*** Opening of Supplied information ***

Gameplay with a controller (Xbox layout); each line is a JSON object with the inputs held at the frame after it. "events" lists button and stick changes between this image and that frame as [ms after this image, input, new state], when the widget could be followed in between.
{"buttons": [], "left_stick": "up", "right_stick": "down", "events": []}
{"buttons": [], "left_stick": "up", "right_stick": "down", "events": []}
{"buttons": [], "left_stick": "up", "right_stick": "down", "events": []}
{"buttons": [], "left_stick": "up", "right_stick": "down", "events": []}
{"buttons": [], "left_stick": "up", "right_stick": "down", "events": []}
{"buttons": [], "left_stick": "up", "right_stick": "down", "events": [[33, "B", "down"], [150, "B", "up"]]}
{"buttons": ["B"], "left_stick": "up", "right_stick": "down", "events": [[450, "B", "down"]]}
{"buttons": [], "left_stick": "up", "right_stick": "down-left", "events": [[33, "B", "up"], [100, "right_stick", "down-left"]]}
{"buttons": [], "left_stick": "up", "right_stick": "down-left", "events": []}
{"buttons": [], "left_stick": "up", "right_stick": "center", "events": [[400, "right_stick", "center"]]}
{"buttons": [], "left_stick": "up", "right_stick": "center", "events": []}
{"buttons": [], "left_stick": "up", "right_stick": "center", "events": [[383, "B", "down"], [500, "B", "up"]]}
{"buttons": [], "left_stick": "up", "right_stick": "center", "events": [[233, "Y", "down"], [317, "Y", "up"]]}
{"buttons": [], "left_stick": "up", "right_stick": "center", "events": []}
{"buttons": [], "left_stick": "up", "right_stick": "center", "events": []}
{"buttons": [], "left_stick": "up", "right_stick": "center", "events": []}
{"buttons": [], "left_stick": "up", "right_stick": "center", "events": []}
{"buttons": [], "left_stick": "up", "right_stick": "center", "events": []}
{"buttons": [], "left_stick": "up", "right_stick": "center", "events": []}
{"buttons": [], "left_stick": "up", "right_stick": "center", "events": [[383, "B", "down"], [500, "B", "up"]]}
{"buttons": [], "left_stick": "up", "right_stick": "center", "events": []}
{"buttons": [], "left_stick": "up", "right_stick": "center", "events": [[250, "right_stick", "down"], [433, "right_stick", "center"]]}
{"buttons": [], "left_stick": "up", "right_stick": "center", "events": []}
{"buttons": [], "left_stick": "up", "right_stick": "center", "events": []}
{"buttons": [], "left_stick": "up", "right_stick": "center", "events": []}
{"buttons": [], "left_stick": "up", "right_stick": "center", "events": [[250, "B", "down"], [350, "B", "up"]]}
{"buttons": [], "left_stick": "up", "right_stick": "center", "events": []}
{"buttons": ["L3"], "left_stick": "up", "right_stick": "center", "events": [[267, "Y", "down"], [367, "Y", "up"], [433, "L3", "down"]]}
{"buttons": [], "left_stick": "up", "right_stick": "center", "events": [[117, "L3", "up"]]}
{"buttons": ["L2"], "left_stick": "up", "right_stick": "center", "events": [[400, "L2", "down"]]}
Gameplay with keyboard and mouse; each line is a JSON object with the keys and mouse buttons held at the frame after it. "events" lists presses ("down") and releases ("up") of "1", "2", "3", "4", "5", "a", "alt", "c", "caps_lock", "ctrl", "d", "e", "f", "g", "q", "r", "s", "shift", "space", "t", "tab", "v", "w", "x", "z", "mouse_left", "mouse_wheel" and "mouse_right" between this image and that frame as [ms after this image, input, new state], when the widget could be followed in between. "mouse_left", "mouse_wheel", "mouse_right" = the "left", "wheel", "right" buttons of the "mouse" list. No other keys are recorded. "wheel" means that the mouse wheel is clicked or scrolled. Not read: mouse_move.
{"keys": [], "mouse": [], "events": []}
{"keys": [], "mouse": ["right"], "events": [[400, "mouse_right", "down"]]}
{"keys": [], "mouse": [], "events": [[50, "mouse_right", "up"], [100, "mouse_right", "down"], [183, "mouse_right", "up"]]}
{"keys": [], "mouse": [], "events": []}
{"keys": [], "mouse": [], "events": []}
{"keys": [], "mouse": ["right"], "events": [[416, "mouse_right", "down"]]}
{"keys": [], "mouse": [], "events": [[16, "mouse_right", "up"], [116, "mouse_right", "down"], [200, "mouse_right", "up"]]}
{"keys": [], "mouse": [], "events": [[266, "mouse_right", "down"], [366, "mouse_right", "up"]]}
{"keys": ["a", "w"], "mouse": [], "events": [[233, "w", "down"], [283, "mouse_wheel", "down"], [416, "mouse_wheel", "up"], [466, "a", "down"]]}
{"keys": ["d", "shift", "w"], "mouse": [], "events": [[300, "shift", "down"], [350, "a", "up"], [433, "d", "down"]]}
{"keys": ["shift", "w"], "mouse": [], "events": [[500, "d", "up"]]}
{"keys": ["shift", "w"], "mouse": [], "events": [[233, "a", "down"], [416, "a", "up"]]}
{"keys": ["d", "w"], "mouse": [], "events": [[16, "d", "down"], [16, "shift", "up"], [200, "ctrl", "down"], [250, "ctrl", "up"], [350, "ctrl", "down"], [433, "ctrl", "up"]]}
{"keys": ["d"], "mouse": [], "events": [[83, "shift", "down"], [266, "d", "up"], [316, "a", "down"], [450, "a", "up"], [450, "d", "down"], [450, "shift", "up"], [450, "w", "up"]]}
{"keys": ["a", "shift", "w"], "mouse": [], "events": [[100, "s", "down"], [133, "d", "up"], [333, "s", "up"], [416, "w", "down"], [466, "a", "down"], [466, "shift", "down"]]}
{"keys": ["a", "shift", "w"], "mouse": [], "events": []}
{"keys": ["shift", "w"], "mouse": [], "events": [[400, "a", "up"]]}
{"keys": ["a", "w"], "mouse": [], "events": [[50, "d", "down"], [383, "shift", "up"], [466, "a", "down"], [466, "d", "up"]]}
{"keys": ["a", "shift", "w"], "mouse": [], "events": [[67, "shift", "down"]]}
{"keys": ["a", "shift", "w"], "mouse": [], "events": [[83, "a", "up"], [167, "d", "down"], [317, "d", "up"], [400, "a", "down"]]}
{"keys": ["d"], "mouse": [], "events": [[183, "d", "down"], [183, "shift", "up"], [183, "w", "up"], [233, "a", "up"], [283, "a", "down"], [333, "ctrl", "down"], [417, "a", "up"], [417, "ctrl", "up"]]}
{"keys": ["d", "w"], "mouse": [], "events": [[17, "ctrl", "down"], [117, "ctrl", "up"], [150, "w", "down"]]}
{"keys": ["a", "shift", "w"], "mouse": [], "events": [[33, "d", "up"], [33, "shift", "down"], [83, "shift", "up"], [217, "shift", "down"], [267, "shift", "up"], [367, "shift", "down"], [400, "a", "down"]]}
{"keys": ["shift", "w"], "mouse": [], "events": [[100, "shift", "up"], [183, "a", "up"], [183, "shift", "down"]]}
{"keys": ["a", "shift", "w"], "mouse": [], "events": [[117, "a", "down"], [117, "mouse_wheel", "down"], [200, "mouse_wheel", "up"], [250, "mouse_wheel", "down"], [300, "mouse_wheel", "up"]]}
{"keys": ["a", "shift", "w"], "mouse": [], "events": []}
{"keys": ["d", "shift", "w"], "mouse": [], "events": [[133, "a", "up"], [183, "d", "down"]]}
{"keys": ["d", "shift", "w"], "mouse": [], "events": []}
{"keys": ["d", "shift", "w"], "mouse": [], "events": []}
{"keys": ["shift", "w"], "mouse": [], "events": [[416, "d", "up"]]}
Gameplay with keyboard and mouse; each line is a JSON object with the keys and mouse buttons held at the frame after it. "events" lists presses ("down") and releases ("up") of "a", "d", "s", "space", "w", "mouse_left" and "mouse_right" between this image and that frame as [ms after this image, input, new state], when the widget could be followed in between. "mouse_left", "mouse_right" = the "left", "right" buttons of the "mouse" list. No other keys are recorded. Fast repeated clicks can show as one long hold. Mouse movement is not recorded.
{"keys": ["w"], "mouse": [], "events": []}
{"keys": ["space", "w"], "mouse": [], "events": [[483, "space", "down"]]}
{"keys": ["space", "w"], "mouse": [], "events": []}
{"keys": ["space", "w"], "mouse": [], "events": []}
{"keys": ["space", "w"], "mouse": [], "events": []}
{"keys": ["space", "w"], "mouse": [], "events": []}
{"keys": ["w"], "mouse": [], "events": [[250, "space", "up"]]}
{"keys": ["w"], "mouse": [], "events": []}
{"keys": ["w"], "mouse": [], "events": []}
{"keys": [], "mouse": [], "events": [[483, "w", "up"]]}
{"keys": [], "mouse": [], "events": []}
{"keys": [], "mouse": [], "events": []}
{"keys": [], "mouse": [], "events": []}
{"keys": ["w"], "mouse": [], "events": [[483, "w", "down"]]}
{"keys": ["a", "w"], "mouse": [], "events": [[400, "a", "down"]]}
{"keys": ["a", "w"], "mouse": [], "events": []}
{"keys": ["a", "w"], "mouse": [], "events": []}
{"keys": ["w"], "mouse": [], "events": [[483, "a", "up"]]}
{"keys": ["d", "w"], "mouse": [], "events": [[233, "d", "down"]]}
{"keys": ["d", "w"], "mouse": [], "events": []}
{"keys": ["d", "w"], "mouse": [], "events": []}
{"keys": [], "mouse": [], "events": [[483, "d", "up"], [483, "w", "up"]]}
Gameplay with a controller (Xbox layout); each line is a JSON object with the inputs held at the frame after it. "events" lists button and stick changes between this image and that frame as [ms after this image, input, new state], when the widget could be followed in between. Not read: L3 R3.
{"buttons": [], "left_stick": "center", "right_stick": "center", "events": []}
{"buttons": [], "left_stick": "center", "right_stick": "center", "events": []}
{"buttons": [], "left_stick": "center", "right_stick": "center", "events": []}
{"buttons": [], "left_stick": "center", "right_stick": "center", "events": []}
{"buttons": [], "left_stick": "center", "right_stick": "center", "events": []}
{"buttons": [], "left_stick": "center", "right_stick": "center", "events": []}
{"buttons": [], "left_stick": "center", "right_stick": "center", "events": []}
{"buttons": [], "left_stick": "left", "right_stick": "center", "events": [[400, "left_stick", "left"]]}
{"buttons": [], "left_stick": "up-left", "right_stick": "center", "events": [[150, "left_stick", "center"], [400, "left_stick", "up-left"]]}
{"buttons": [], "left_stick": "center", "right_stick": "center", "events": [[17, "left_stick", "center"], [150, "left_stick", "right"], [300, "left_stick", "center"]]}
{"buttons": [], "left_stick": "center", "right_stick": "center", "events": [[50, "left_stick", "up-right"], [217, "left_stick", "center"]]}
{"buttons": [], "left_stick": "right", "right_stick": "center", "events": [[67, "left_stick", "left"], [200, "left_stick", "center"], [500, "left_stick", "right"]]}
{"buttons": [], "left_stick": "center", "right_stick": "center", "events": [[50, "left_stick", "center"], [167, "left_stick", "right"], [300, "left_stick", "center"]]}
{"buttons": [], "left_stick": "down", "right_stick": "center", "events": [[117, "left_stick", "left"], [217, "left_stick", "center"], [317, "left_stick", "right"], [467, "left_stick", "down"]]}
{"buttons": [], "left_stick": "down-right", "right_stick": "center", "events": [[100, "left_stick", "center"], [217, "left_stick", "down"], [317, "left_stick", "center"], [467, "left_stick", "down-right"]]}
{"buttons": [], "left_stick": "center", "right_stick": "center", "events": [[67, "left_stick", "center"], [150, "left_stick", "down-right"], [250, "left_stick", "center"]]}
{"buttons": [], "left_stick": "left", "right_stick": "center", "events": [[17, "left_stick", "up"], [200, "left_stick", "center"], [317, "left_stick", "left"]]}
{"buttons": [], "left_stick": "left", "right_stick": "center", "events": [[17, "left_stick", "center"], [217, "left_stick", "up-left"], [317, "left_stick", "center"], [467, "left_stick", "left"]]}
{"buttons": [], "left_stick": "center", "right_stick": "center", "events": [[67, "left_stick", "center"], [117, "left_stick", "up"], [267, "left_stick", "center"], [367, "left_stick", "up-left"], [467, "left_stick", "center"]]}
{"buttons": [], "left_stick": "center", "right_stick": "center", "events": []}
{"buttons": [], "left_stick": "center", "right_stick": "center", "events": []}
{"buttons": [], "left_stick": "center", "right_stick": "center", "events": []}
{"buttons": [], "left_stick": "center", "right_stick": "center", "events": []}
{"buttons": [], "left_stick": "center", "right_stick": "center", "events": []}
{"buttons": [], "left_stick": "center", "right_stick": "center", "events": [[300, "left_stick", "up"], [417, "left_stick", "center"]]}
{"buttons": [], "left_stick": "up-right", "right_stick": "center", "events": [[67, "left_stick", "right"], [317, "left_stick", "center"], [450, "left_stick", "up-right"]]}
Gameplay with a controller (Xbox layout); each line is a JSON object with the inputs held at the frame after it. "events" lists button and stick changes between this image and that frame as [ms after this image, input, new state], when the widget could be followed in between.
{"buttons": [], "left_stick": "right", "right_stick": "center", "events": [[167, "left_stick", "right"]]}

*** Close of Supplied information ***

_Directions for this task_
Find the lines above that contain the string "releases" and answer with how many there are, nothing else.

_Solution_
2